CEOs often complain that the financial markets simply don't understand their companies' strategy. The author's recent findings show that they may well have a point. Many good strategies are complex and thus hard to understand. A proper analysis of Monsanto, for example, requires expertise in pharmaceuticals, agricultural chemicals, and agricultural biotechnology--but on Wall Street those three industries are analyzed separately. Back in 1999 one analyst wrote, "Monsanto will probably have to change its structure to be more properly analyzed and valued." Zenger was intrigued by the possibility that complex or unique strategies are systematically ignored by analysts or undervalued by capital markets. He and two colleagues undertook to investigate the question, by examining all 7,630 companies that were publicly traded in U.S. capital markets from 1985 through 2007. They devised a way to measure uniqueness and complexity and counted the number of analysts covering each company. Their analysis determined that although many factors--such as company size and trade volume--influence analysts' decisions about what companies to cover, the greater effort required for a complex or unusual strategy discourages coverage. And although their uniqueness measure is actually associated with higher market value, this premium is, on average, lower than it would be if the company got more coverage. CEOs who face the uniqueness challenge have two options: They can make strategic information more accessible--by issuing tracking stocks, marketing directly to investment banks, or paying for independent equity research--or they can find sympathetic investors who believe in the company, which may mean taking it private.
Asked to define strategy, most executives would probably come up with something like this: Strategy involves discovering and targeting attractive markets and then crafting positions that deliver sustained competitive advantage there. This view of strategy as position remains central in business school curricula around the globe. Unfortunately, writes the author, investors don't reward senior managers for simply occupying and defending market positions. Equity markets are full of companies with powerful positions and sluggish stock prices. Merely sustaining prior financial returns, even if they are outstanding, does not significantly increase a share price; tomorrow's positive surprises must be worth more than yesterday's.
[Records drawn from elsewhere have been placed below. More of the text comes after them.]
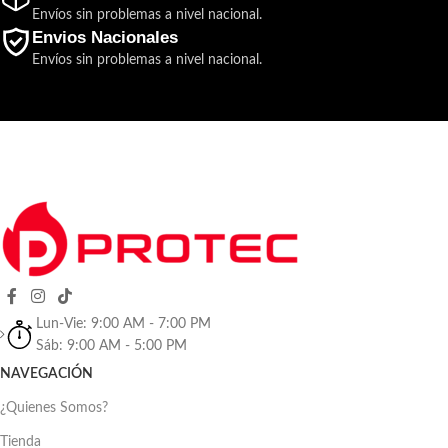
Envíos sin problemas a nivel nacional.
Envios Nacionales
Envíos sin problemas a nivel nacional.
Lun-Vie: 9:00 AM - 7:00 PM
Sáb: 9:00 AM - 5:00 PM
NAVEGACIÓN
¿Quienes Somos?
Tienda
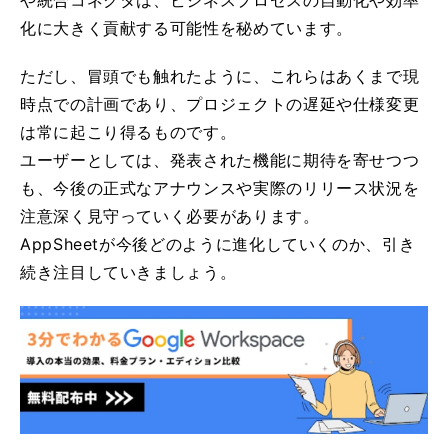
や統合コネクタは、ビジネスプロセスの自動化や効率
化に大きく貢献する可能性を秘めています。
ただし、冒頭でも触れたように、これらはあくまで現
時点での計画であり、プロジェクトの遅延や仕様変更
は常に起こり得るものです。
ユーザーとしては、発表された機能に期待を寄せつつ
も、今後の正式なアナウンスや実際のリリース状況を
注意深く見守っていく必要があります。
AppSheetが今後どのように進化していくのか、引き
続き注目していきましょう。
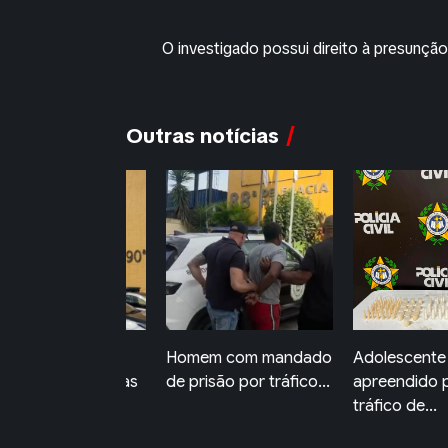
O investigado possui direito à presunção
Outras notícias
mem com mandado
Adolescente é
Ordem Públi
 prisão por tráfico...
apreendido por
Volta Redon
tráfico de...
identific...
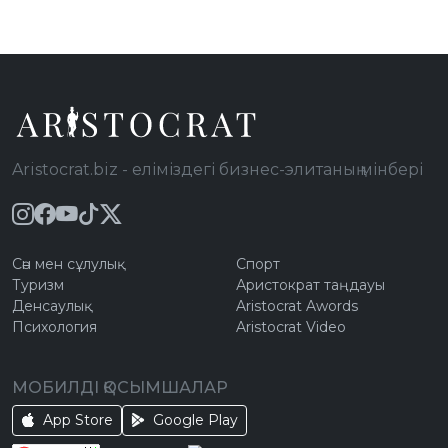
Aristocrat.biz - еліміздегі бизнес-элитаның мінбері
Сән мен сұлулық
Спорт
Туризм
Аристократ таңдауы
Денсаулық
Aristocrat Awords
Психология
Aristocrat Video
МОБИЛДІ ҚОСЫМШАЛАР
App Store
Google Play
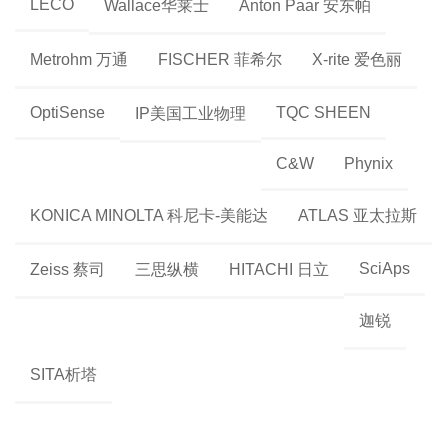
LECO
Wallace华莱士
Anton Paar 安东帕
Metrohm 万通
FISCHER 菲希尔
X-rite 爱色丽
OptiSense
TQC SHEEN
IP美国工业物理
C&W
Phynix
KONICA MINOLTA 科尼卡-美能达
ATLAS 亚太拉斯
SciAps
Zeiss 蔡司
三思纵横
HITACHI 日立
迦锐
SITA析塔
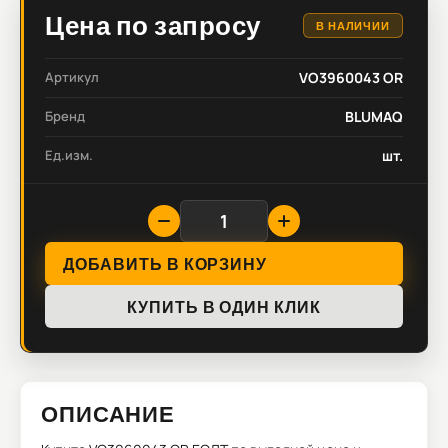
Цена по запросу
В НАЛИЧИИ
Артикул
VO3960043 OR
Бренд
BLUMAQ
Ед.изм.
шт.
ДОБАВИТЬ В КОРЗИНУ
КУПИТЬ В ОДИН КЛИК
ОПИСАНИЕ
Zenger argues that managers' most vexing strategic challenge is not how to win or sustain competitive advantage but, rather, how to keep creating value. He offers what he calls the corporate theory, which reveals how a given company can do just that. Drawing on the history of Disney and Apple, he describes what makes a corporate theory strong, shows how it informs strategic choices, and warns what can happen when a company loses sight of its theory.